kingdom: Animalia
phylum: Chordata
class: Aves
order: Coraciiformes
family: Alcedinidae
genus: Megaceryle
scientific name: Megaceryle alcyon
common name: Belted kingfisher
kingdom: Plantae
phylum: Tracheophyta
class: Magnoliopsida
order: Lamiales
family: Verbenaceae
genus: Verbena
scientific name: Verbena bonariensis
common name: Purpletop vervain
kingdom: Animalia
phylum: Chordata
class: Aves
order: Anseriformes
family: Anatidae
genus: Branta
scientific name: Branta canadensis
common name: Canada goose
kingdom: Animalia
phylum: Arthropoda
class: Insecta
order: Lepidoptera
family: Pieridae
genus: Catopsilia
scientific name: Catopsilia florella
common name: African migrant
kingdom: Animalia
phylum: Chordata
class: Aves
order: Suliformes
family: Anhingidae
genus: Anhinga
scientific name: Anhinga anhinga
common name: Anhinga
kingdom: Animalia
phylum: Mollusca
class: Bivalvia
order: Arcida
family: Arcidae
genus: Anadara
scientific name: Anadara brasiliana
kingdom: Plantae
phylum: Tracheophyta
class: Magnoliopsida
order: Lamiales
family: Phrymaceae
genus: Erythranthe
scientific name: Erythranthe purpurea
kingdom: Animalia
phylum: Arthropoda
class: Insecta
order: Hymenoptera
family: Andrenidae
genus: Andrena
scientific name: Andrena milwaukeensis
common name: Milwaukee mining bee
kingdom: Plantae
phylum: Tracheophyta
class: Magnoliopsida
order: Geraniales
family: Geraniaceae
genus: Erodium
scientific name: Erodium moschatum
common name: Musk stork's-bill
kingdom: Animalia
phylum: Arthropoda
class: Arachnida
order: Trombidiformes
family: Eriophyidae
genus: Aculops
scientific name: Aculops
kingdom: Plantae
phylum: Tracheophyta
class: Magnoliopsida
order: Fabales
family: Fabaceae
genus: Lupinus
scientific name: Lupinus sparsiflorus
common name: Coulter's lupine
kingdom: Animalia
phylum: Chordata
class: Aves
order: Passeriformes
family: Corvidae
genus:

....................

Task:
Rewrite every line of the material above as a numbered list, skipping any blank lines.

Completed exercise:
1. kingdom: Animalia
2. phylum: Chordata
3. class: Aves
4. order: Coraciiformes
5. family: Alcedinidae
6. genus: Megaceryle
7. scientific name: Megaceryle alcyon
8. common name: Belted kingfisher
9. kingdom: Plantae
10. phylum: Tracheophyta
11. class: Magnoliopsida
12. order: Lamiales
13. family: Verbenaceae
14. genus: Verbena
15. scientific name: Verbena bonariensis
16. common name: Purpletop vervain
17. kingdom: Animalia
18. phylum: Chordata
19. class: Aves
20. order: Anseriformes
21. family: Anatidae
22. genus: Branta
23. scientific name: Branta canadensis
24. common name: Canada goose
25. kingdom: Animalia
26. phylum: Arthropoda
27. class: Insecta
28. order: Lepidoptera
29. family: Pieridae
30. genus: Catopsilia
31. scientific name: Catopsilia florella
32. common name: African migrant
33. kingdom: Animalia
34. phylum: Chordata
35. class: Aves
36. order: Suliformes
37. family: Anhingidae
38. genus: Anhinga
39. scientific name: Anhinga anhinga
40. common name: Anhinga
41. kingdom: Animalia
42. phylum: Mollusca
43. class: Bivalvia
44. order: Arcida
45. family: Arcidae
46. genus: Anadara
47. scientific name: Anadara brasiliana
48. kingdom: Plantae
49. phylum: Tracheophyta
50. class: Magnoliopsida
51. order: Lamiales
52. family: Phrymaceae
53. genus: Erythranthe
54. scientific name: Erythranthe purpurea
55. kingdom: Animalia
56. phylum: Arthropoda
57. class: Insecta
58. order: Hymenoptera
59. family: Andrenidae
60. genus: Andrena
61. scientific name: Andrena milwaukeensis
62. common name: Milwaukee mining bee
63. kingdom: Plantae
64. phylum: Tracheophyta
65. class: Magnoliopsida
66. order: Geraniales
67. family: Geraniaceae
68. genus: Erodium
69. scientific name: Erodium moschatum
70. common name: Musk stork's-bill
71. kingdom: Animalia
72. phylum: Arthropoda
73. class: Arachnida
74. order: Trombidiformes
75. family: Eriophyidae
76. genus: Aculops
77. scientific name: Aculops
78. kingdom: Plantae
79. phylum: Tracheophyta
80. class: Magnoliopsida
81. order: Fabales
82. family: Fabaceae
83. genus: Lupinus
84. scientific name: Lupinus sparsiflorus
85. common name: Coulter's lupine
86. kingdom: Animalia
87. phylum: Chordata
88. class: Aves
89. order: Passeriformes
90. family: Corvidae
91. genus:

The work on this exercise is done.